Puritan men died at early ages before they had a chance to get cancer and of course, women didn't get cancer much either, they died like flies mostly of childbirth and related infections. Kids had their own plethora of diseases and cancer was probably low on that list too.

Smoking is unhealthful and smelly, but it's legal, so it shouldn't be illegal in privately owned places. Bite the bullet and ban it, or leave it alone.

Posted by: erp at April 11, 2006 4:11 PM


Yes, so their ignorance can be excused. Smokers today have no such excuse nor can a decent society ignore their pathology.

Posted by: oj at April 11, 2006 4:14 PM

Then ban tobacco.
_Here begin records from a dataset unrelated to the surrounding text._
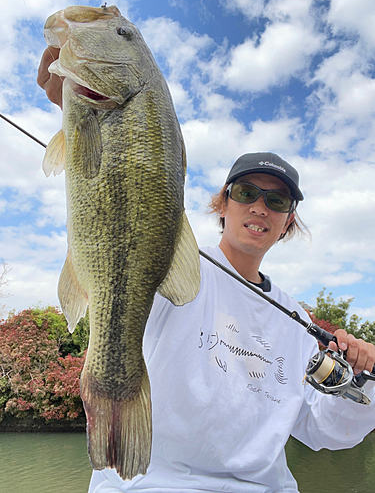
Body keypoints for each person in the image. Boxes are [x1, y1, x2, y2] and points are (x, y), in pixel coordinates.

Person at [38, 48, 375, 493]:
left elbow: (321, 431)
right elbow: (120, 212)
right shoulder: (170, 264)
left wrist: (363, 381)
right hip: (149, 484)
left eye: (277, 201)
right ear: (223, 203)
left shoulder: (297, 322)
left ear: (288, 221)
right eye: (246, 191)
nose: (260, 206)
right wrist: (83, 112)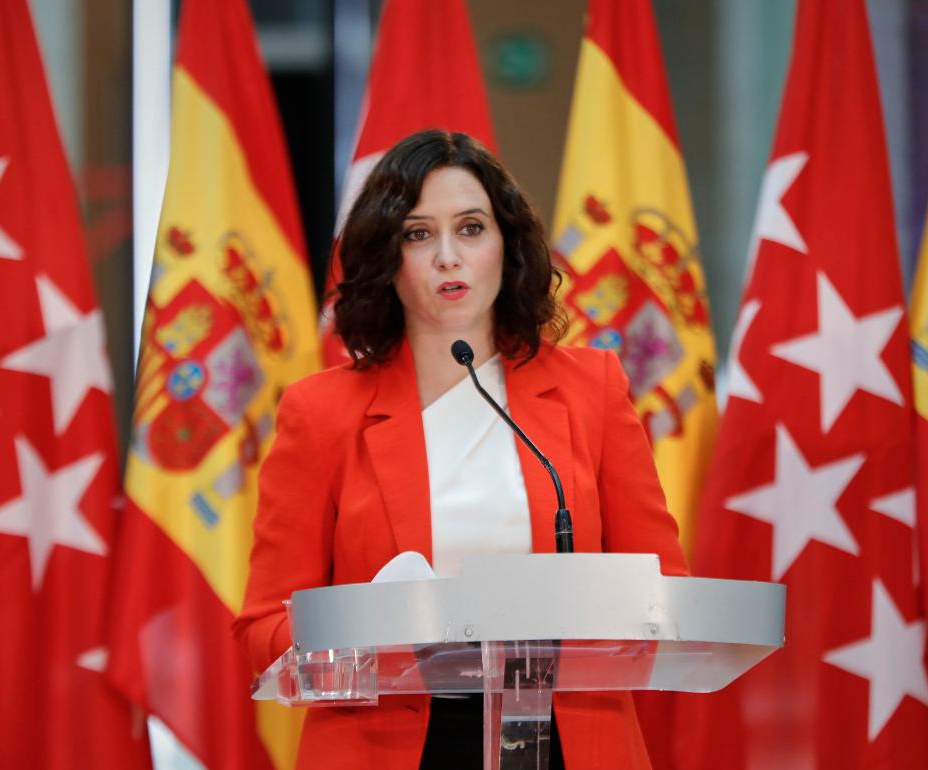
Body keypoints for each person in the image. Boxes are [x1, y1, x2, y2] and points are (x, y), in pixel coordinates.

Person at [234, 129, 688, 769]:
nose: (448, 257)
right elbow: (263, 631)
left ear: (507, 244)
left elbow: (664, 594)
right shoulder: (321, 412)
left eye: (471, 228)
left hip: (569, 742)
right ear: (387, 258)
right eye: (418, 235)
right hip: (390, 747)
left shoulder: (593, 389)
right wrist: (374, 624)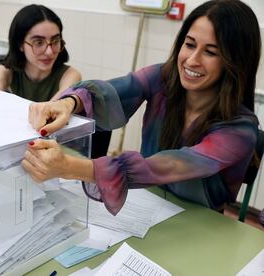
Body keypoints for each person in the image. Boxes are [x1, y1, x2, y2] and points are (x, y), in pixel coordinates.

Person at [21, 0, 261, 216]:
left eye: (210, 52)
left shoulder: (240, 130)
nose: (191, 60)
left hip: (201, 222)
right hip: (147, 204)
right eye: (189, 44)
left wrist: (71, 167)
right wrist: (68, 102)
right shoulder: (162, 77)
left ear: (234, 61)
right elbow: (114, 90)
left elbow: (172, 165)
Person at [0, 4, 81, 102]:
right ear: (20, 44)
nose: (49, 52)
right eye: (38, 42)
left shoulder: (70, 75)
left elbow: (53, 108)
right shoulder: (7, 70)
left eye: (55, 40)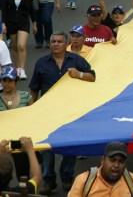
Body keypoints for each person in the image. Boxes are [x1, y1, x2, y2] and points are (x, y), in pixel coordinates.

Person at [29, 31, 95, 193]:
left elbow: (92, 77)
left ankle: (67, 178)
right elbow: (33, 90)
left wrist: (78, 74)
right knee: (46, 147)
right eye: (53, 41)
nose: (56, 44)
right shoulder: (41, 63)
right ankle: (48, 180)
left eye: (59, 41)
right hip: (47, 112)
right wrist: (31, 110)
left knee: (69, 145)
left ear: (67, 45)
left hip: (70, 111)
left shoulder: (77, 60)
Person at [68, 142, 133, 196]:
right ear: (103, 160)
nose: (116, 165)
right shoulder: (83, 181)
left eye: (121, 161)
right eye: (112, 160)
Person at [1, 0, 36, 80]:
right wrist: (3, 23)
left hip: (23, 22)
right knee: (15, 46)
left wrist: (34, 23)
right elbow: (4, 11)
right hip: (11, 22)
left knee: (21, 45)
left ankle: (22, 69)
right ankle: (17, 68)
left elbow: (31, 10)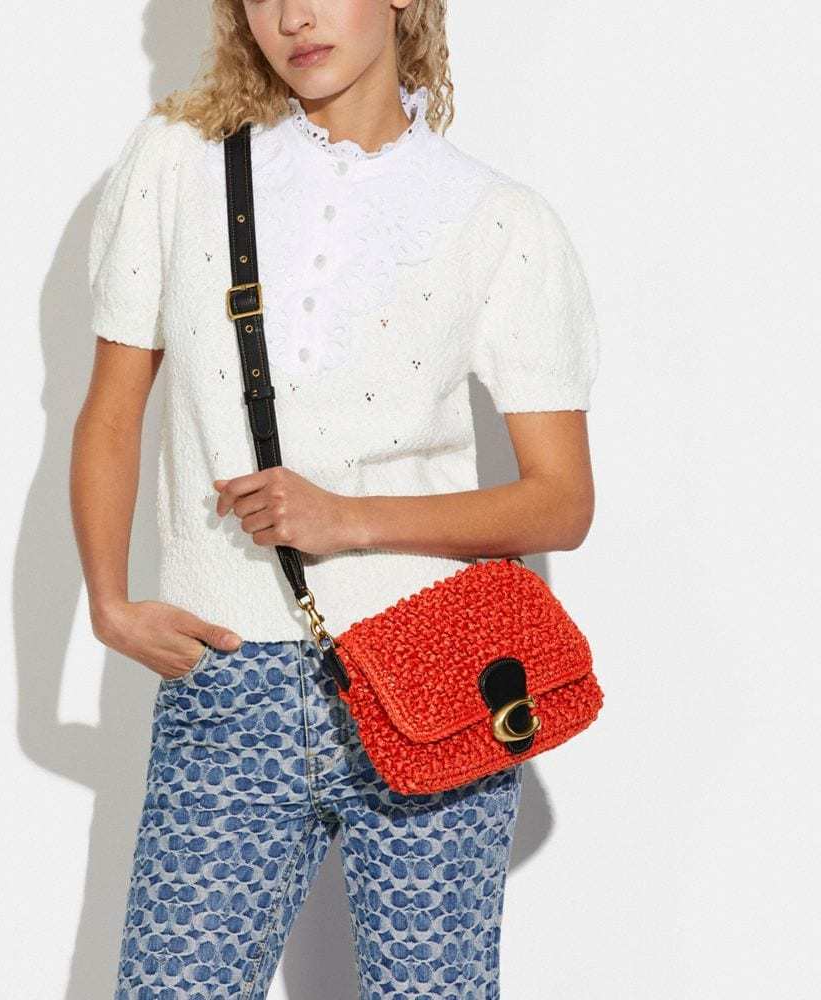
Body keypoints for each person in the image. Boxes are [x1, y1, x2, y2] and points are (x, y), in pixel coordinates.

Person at [70, 2, 599, 997]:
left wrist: (347, 517)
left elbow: (561, 502)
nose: (293, 17)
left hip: (431, 671)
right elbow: (110, 409)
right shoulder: (180, 160)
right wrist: (109, 602)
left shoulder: (497, 219)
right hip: (226, 679)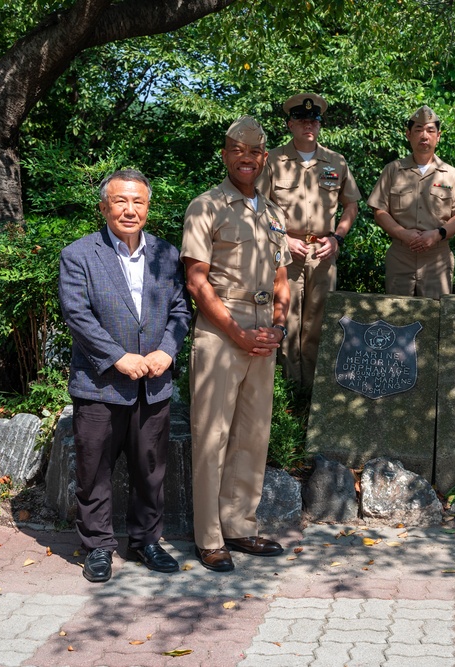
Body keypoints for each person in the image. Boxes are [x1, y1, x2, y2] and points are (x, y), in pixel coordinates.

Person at [59, 169, 191, 583]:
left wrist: (166, 351)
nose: (129, 210)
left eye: (138, 202)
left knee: (150, 467)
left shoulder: (167, 255)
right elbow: (77, 316)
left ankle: (146, 541)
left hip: (153, 380)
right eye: (120, 201)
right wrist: (118, 357)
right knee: (94, 467)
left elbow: (181, 310)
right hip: (100, 382)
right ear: (104, 207)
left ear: (148, 208)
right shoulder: (79, 254)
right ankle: (98, 546)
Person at [181, 116, 291, 572]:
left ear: (263, 158)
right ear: (225, 155)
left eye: (254, 152)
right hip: (221, 330)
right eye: (236, 151)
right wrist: (236, 332)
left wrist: (279, 328)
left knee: (252, 434)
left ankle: (240, 525)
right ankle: (208, 537)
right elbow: (196, 281)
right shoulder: (205, 206)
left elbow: (282, 278)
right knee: (213, 436)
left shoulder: (272, 213)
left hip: (263, 331)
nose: (246, 158)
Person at [258, 93, 361, 390]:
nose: (309, 126)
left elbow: (351, 205)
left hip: (322, 251)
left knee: (320, 321)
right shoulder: (272, 160)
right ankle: (290, 392)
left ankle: (316, 394)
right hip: (284, 251)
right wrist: (282, 239)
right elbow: (260, 205)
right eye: (302, 121)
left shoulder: (335, 161)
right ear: (290, 124)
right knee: (286, 320)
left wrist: (338, 238)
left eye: (314, 121)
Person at [367, 105, 455, 298]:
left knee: (435, 315)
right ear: (408, 134)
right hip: (401, 254)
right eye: (418, 130)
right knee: (397, 314)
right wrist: (403, 234)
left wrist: (437, 234)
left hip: (437, 257)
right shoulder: (392, 170)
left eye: (430, 130)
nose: (424, 136)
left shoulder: (452, 175)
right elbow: (379, 212)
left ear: (438, 136)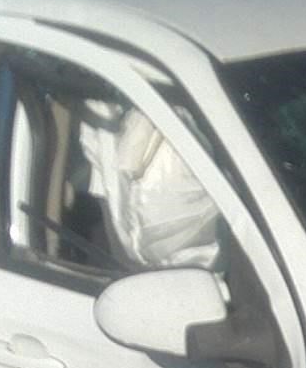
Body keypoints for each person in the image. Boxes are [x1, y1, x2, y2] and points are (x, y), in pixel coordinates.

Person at [73, 99, 224, 273]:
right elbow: (108, 197)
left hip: (193, 277)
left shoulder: (190, 144)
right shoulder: (106, 117)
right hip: (130, 269)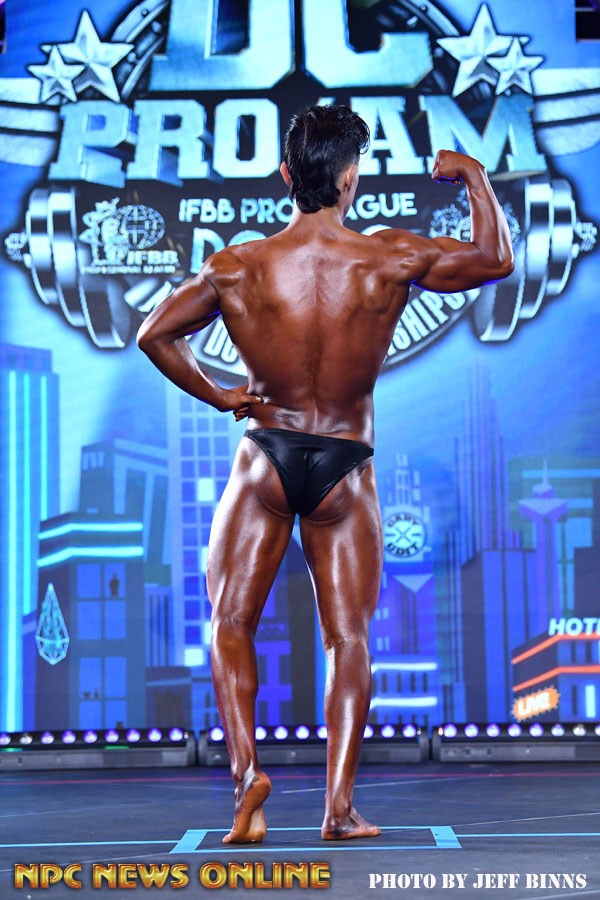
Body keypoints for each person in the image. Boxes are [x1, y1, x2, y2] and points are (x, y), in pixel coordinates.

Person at [137, 104, 514, 844]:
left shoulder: (237, 265)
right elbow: (493, 259)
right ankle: (338, 810)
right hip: (345, 464)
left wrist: (222, 396)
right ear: (350, 180)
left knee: (230, 622)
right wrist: (472, 174)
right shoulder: (388, 257)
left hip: (266, 457)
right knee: (348, 639)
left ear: (286, 175)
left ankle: (248, 778)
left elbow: (155, 335)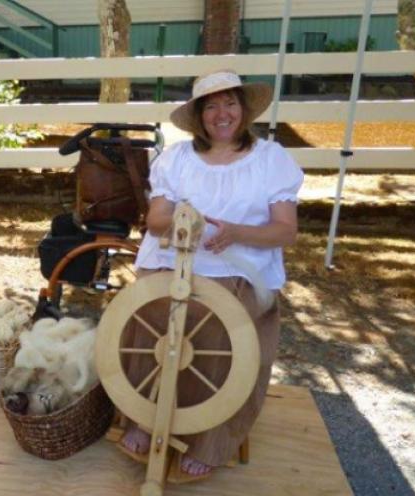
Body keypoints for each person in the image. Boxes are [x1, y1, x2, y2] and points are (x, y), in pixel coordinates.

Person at [118, 70, 304, 479]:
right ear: (200, 116)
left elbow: (286, 231)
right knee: (149, 321)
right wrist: (187, 222)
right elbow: (156, 220)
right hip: (172, 259)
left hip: (242, 270)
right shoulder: (177, 158)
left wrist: (236, 232)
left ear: (244, 109)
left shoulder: (272, 159)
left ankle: (211, 438)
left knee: (222, 333)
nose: (222, 114)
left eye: (230, 103)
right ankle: (145, 420)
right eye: (211, 106)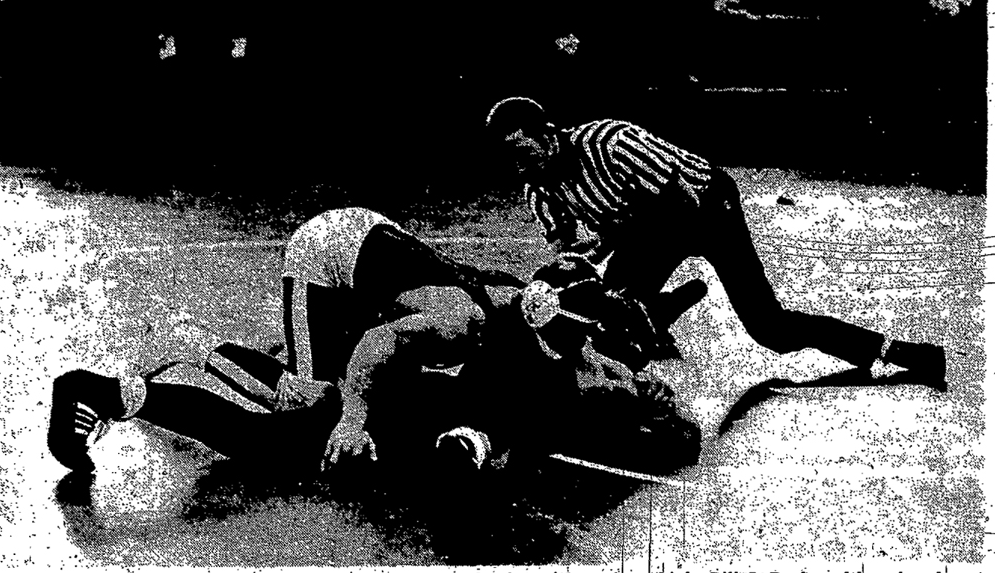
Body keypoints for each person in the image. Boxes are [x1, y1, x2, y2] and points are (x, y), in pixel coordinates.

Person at [47, 257, 698, 478]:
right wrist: (356, 418)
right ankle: (111, 391)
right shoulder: (469, 320)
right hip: (358, 323)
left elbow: (614, 385)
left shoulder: (577, 357)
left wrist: (656, 398)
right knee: (291, 424)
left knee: (295, 424)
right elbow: (380, 345)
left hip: (405, 373)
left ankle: (205, 368)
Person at [485, 97, 946, 390]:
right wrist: (588, 288)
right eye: (509, 162)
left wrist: (629, 286)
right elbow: (574, 260)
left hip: (705, 207)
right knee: (603, 310)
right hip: (646, 228)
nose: (520, 169)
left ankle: (893, 351)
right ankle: (647, 332)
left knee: (772, 329)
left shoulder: (613, 143)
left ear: (549, 134)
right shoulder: (538, 189)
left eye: (523, 154)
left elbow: (681, 208)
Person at [280, 207, 523, 385]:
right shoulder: (457, 322)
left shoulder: (466, 301)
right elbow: (378, 342)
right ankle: (261, 365)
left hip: (363, 238)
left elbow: (474, 277)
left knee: (347, 373)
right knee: (311, 390)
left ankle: (291, 353)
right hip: (321, 248)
It can't be both legal and illegal.

Posted by: erp at April 11, 2006 7:35 PM


Yes, that's the direction in which we've steadily moved and we will ban it by the end of the decade.

Posted by: oj at April 11, 2006 7:41 PM

Are you saying that all tobacco products will be banned by 2010? On the federal level? You wanna put some money on that (or are friendly wagers also banned by the Puritan Nation)?

Instead of cash, how about you buy me a carton of Shermans or Dunhills if they're still legal in 2010, and if they're not, I buy you a couple of bottles of whatever wine you like for under 100 bucks?

All levels of government make too much money from tobacco. One of the reasons we still subsidize the tobacco farmers.

Posted by: ted welter at April 12, 2006 10:42 AM

Between public bans, taxes, and the like there'll certainly be a constructive ban, a complete prohibition may not be in place by then but won't follow too much later, yes.